*What to work on*.
- A) Answer these questions from the text on merging random indices:
(i) What does merging the two representations yield?
(ii) What default value does the modified FlagConfig class take for filteroutnumbers?
(iii) In which folder is the Lucene index of the concept representation?
- B) Repeat word for word the part of the text on merging random indices that runs from "Assumptions" up to and including "is in lucene-index-concept_representation.".

*Reading passage*.

As described in Wittek et. al, 2013, we can easily merge two random indices in complex space. Using a random index is useful for querying and text classification, and the same random index works for a concept representation. Merging the two representations allows us to leverage on the strength of both, yielding higher recall rates. The steps below outline how the merge works.
Downloads
The modified source code of SemanticVectors is available here. There are notable changes to the original SemanticVectors classes. Most importantly, the distance function in the CompexVector class was rewritten and the dominant mode was set at CARTESIAN. The CompoundVectorBuilder class strictly does not normalize vectors. Since all distance functions are inner products, normalization is unnecessary. The concepts are identified by a number, which are filtered out by SemanticVectors, unless the flag filteroutnumbers is set to false. Unfortunately this flag cannot be flipped from the command line due to a bug how boolean variables are parsed. A modified FlagConfig class takes false as the default value for filteroutnumbers. There is also an extra classes helping with the new complex space (ComplexSpaceMerger).
Assumptions
We assume that the document collection is indexed by Lucene in the folder lucene-index-term_representation. We further assume that a concept representation is available, e.g., created by MetaMap (Aronson and Lang, 2010). The Lucene index of the concept representation is in lucene-index-concept_representation.

*Stored data*.
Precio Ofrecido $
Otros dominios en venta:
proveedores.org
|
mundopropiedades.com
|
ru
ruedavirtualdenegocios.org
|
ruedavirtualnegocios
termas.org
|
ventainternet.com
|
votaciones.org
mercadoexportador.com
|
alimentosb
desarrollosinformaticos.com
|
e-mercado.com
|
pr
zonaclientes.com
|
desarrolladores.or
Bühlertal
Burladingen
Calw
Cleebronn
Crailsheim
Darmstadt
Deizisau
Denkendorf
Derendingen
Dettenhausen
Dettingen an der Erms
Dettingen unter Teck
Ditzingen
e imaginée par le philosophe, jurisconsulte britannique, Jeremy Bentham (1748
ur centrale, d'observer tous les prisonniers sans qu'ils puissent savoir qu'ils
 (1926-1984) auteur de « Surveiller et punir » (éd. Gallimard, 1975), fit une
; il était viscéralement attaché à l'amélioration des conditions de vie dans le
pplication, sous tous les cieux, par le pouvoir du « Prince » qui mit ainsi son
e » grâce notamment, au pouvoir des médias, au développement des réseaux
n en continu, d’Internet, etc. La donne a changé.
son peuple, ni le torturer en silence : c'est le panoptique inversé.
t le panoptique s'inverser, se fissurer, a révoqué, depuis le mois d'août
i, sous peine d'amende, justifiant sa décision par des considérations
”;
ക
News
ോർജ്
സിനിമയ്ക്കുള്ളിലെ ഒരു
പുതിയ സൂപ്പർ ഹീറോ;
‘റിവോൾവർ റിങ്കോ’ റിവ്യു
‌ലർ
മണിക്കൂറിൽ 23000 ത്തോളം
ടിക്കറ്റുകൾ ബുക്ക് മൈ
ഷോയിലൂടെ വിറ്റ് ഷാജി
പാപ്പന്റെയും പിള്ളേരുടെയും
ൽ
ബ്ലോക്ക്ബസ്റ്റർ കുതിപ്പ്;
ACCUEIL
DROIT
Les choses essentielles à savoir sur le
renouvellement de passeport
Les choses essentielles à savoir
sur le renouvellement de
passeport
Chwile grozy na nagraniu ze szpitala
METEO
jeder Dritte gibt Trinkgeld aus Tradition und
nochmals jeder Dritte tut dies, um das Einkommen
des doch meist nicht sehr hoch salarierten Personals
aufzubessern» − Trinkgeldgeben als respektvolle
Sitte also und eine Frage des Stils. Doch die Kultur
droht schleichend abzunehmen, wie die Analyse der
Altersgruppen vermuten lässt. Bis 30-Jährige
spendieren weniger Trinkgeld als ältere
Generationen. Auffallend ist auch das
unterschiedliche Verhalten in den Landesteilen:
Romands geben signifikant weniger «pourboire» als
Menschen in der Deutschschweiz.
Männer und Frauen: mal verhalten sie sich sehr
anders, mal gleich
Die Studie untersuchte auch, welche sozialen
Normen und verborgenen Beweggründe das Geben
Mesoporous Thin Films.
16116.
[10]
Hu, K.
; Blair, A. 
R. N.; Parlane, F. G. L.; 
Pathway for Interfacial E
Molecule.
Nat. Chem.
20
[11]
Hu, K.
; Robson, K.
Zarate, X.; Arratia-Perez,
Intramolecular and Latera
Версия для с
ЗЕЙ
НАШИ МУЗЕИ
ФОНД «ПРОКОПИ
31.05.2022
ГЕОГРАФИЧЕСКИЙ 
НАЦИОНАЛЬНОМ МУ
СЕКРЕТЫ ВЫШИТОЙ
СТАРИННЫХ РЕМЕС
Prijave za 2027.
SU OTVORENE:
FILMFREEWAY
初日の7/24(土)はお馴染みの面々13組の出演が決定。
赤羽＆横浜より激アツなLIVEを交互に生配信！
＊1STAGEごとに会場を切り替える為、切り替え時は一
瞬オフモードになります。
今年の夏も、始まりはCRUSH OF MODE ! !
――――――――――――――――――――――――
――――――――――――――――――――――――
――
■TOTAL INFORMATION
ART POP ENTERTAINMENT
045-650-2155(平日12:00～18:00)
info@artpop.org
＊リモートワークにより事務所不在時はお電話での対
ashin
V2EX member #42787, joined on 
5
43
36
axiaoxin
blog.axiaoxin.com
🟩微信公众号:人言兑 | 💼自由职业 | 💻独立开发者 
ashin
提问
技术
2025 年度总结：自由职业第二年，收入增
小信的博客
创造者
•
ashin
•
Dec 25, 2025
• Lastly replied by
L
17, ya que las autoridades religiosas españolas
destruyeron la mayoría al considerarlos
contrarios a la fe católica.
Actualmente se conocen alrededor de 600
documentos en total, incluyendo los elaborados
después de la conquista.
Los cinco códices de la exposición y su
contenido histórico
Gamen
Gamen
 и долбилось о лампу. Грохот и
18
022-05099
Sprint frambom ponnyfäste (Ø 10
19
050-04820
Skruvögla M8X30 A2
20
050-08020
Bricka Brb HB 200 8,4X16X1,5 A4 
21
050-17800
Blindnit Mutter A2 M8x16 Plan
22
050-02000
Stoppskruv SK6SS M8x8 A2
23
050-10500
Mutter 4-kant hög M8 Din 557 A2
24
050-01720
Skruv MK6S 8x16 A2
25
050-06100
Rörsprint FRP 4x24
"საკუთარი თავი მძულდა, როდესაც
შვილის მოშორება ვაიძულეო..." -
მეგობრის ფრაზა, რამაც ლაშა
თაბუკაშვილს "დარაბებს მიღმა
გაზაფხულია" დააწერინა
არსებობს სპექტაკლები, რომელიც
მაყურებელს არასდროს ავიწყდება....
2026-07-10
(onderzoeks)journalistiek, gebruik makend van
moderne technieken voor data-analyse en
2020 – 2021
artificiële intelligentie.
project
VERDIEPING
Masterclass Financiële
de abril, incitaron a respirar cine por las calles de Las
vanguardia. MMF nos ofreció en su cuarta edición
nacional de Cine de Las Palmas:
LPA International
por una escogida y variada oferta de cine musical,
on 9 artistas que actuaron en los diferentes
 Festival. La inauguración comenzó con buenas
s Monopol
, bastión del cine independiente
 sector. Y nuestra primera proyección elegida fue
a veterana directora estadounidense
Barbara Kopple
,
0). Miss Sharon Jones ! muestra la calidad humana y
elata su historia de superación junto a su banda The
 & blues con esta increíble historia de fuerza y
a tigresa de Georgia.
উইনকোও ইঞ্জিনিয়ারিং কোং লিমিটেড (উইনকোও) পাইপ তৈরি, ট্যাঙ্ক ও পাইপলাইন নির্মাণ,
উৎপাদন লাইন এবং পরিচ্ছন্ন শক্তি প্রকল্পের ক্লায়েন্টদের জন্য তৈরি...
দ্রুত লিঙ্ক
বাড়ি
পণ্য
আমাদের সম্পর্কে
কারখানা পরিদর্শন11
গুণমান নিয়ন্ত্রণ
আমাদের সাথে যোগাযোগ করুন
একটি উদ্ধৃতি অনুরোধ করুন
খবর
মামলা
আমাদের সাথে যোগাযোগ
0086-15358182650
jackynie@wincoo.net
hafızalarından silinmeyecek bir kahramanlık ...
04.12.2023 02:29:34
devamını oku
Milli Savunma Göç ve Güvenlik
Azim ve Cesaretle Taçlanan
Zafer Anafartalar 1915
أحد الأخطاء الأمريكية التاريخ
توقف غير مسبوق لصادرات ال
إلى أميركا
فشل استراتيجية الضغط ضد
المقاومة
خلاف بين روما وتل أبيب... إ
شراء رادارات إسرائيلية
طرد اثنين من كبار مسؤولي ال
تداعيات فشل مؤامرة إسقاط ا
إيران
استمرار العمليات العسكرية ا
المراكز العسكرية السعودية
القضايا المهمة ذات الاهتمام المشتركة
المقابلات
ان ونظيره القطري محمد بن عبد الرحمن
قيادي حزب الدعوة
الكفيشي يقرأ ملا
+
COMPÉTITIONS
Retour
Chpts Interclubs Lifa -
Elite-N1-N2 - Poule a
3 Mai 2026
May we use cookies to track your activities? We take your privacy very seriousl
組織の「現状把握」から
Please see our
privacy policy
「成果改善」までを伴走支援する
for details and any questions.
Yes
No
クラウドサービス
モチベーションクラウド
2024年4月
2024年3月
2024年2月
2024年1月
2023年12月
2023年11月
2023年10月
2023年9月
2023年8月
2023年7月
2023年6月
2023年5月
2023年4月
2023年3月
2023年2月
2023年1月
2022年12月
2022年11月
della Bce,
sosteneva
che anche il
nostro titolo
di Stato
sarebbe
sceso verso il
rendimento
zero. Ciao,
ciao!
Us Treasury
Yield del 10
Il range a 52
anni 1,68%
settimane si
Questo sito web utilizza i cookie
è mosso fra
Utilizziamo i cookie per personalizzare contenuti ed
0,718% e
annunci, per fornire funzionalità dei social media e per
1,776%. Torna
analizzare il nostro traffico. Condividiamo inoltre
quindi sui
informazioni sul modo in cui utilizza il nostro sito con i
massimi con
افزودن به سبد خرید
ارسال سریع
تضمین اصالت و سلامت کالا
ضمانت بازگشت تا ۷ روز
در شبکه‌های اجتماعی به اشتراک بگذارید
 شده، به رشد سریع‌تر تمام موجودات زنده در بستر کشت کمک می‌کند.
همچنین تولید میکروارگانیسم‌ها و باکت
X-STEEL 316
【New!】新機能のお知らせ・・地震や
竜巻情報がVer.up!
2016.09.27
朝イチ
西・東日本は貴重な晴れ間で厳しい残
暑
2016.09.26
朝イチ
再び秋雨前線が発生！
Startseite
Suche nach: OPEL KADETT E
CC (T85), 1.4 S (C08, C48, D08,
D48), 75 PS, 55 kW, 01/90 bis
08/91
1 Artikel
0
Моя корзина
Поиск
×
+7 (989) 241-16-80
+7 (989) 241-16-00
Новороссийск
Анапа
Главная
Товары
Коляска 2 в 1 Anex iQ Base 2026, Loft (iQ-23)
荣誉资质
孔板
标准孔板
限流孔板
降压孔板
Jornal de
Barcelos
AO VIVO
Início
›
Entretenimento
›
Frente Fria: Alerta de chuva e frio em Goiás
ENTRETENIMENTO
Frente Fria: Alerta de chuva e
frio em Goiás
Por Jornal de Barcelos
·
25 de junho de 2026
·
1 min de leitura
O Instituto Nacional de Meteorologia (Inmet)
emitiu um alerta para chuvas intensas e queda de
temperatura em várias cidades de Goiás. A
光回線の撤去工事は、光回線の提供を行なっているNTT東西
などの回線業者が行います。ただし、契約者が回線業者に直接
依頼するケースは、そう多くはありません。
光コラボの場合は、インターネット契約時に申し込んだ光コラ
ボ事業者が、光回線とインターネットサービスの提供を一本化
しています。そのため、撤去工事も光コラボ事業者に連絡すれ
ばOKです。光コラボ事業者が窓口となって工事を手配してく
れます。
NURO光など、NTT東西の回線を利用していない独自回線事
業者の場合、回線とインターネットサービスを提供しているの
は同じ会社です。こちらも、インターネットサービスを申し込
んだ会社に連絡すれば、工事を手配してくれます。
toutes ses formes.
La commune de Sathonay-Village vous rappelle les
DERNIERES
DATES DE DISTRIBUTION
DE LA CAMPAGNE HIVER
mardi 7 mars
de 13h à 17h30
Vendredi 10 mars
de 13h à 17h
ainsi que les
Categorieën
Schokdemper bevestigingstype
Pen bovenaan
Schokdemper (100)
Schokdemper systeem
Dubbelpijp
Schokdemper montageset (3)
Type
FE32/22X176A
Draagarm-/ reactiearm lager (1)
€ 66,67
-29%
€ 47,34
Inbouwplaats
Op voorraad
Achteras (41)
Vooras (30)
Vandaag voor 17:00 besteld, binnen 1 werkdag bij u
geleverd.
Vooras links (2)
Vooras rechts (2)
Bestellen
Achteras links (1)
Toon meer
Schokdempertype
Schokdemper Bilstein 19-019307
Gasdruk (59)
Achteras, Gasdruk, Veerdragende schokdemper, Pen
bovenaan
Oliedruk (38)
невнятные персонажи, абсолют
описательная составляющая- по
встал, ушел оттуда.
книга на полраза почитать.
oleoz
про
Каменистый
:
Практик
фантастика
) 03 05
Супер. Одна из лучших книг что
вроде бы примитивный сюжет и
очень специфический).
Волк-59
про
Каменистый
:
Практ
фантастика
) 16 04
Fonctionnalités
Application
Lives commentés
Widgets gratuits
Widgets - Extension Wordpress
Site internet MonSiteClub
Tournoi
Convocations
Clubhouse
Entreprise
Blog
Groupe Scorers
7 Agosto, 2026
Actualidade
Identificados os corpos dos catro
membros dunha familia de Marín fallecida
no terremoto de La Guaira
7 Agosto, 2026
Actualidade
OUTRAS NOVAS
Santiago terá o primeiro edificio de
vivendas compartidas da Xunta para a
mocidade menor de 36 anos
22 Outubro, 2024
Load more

*Outputs for the tasks*.
- A)
(i) Higher recall rates.
(ii) False.
(iii) lucene-index-concept_representation.

- B)
Assumptions
We assume that the document collection is indexed by Lucene in the folder lucene-index-term_representation. We further assume that a concept representation is available, e.g., created by MetaMap (Aronson and Lang, 2010). The Lucene index of the concept representation is in lucene-index-concept_representation.